Proof: We begin by noting that if \(\sqrt{n}(\x_n - \bm) \inD \x\), we must have \(\x_n \inP \bm\); showing this is a good exercise. Now, letting \(N_r(\bm)\) denote the neighborhood of \(\bm\) where \(\nabla g\) is continuous,

\[\begin{alignat*}{2} & \x_n \in |N_r \implies \exists \bar{\x}_n: g(\x_n) = g(\bm) + \nabla g(\bar{\x}_n) \Tr (\x_n - \bm) &\hspace{3em}& \href{taylor-series.html}{\textnormal{Taylor series}} \\ \tag*{$\tcirc{1}$} & \phantom{\x_n \in |N_r \implies} \sqrt{n} \{g(\x_n) - g(\bm)\} = \nabla g(\bar{\x}_n) \Tr [\sqrt{n}(\x_n - \bm)] \\ & \Pr\{\x_n \in |N_r\} \to 1 && \x_n \inP \bm \\ & \bar{\x}_n \inP \bm && \bar{\x}_n \in LS(\bm, \x_n); \x_n \inP \bm \\ & \nabla g(\bar{\x}_n) \inP \nabla g(\bm) && \href{continuous-mapping-theorem.html}{\text{CMT}}; \nabla g \textnormal{ is continuous} \\ & \sqrt{n}(g(\x_n) - g(\bm)) \inD \nabla g(\bm) \Tr \x && \href{slutsky.html}{\text{Slutsky}}; \tcirc{1}; \sqrt{n}(\x_n - \bm) \inD \x \end{alignat*}\]
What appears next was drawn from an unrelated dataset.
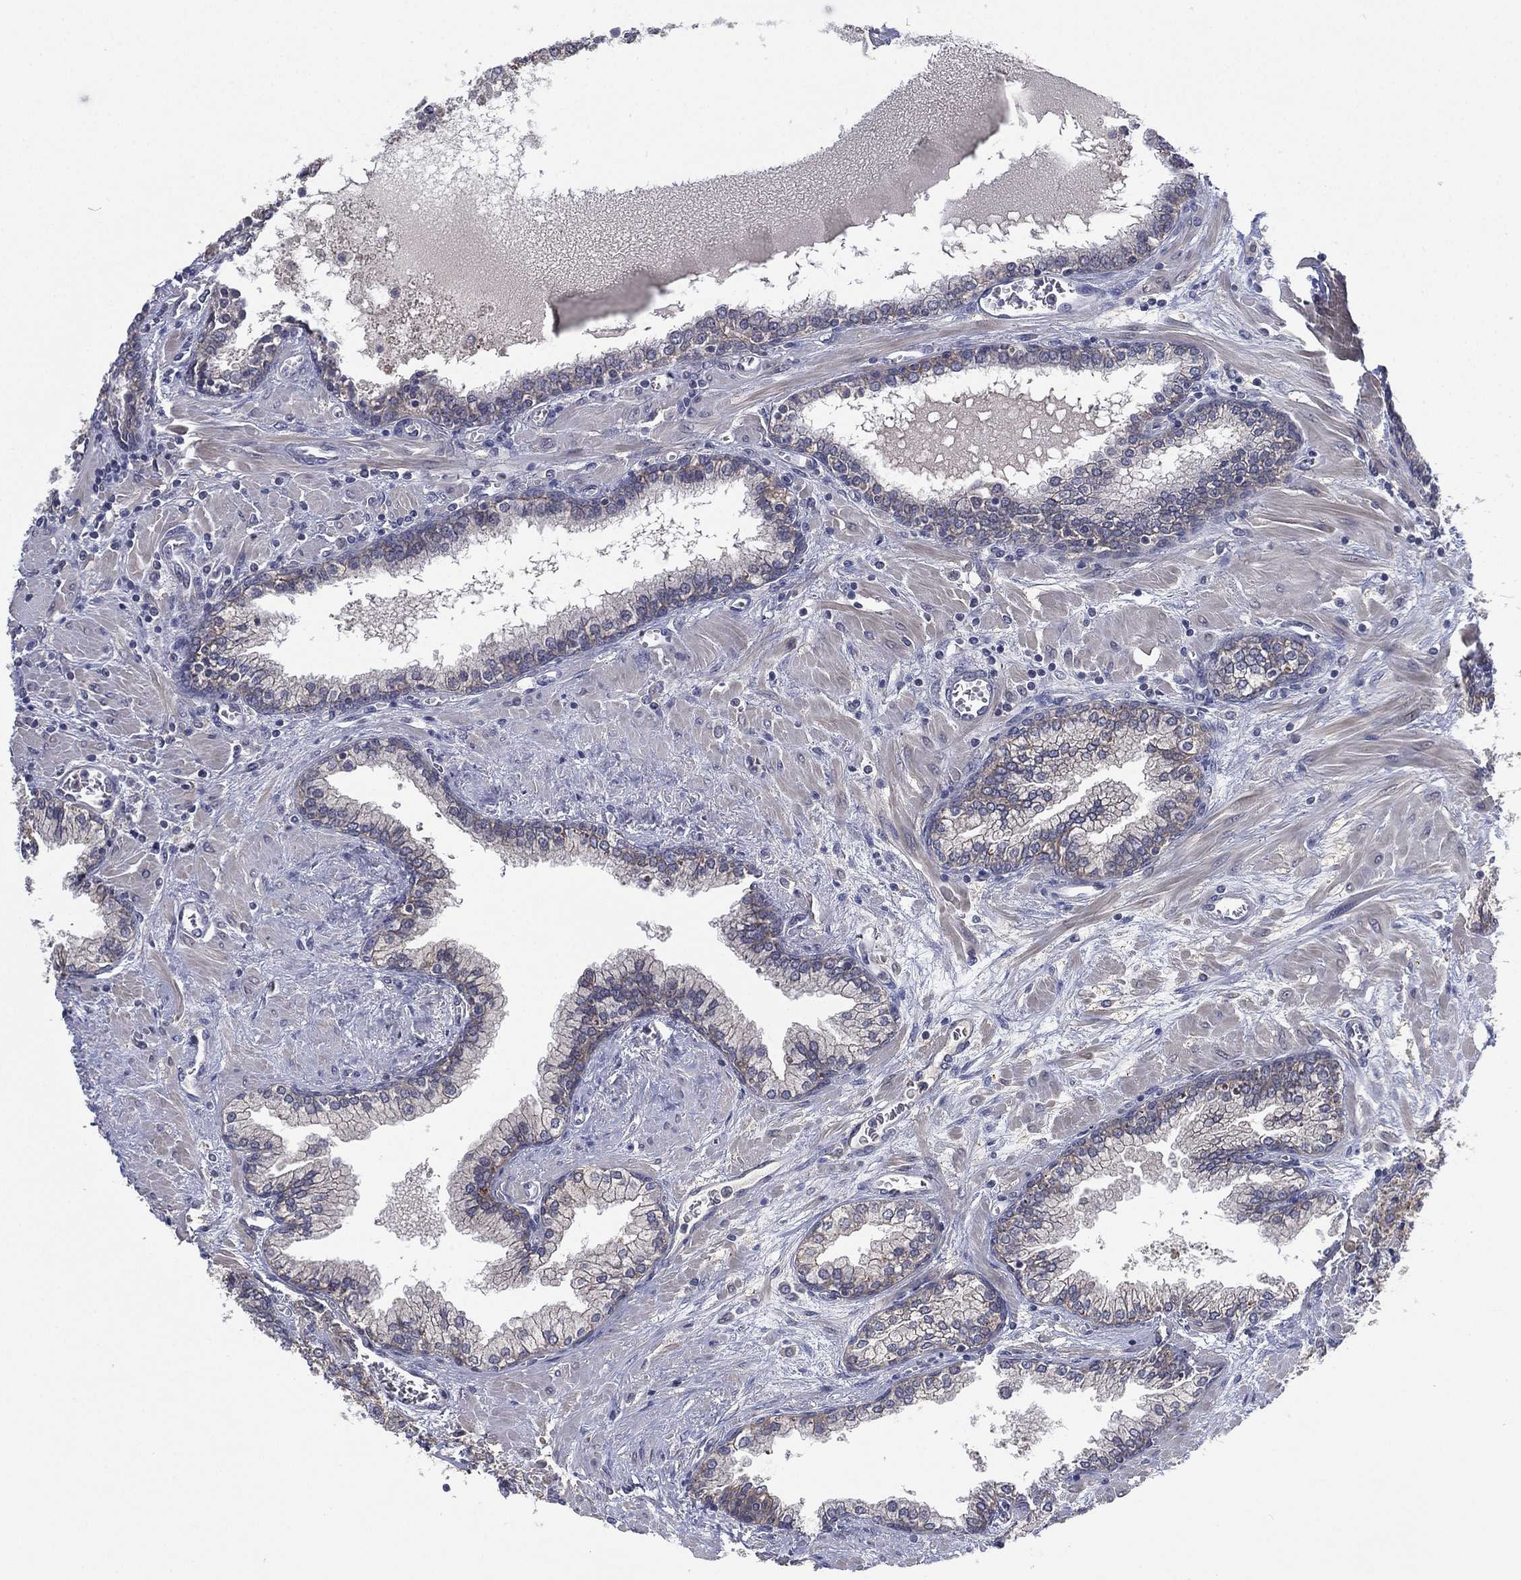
{"staining": {"intensity": "moderate", "quantity": "<25%", "location": "cytoplasmic/membranous"}, "tissue": "prostate cancer", "cell_type": "Tumor cells", "image_type": "cancer", "snomed": [{"axis": "morphology", "description": "Adenocarcinoma, NOS"}, {"axis": "topography", "description": "Prostate and seminal vesicle, NOS"}, {"axis": "topography", "description": "Prostate"}], "caption": "Prostate adenocarcinoma was stained to show a protein in brown. There is low levels of moderate cytoplasmic/membranous positivity in about <25% of tumor cells.", "gene": "MPP7", "patient": {"sex": "male", "age": 62}}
It is worth noting that while applying a Taylor series expansion requires conditions, these conditions only need to be met with probability tending to 1 in order to establish convergence in distribution. This is a consequence of the asymptotic equivalence lemma.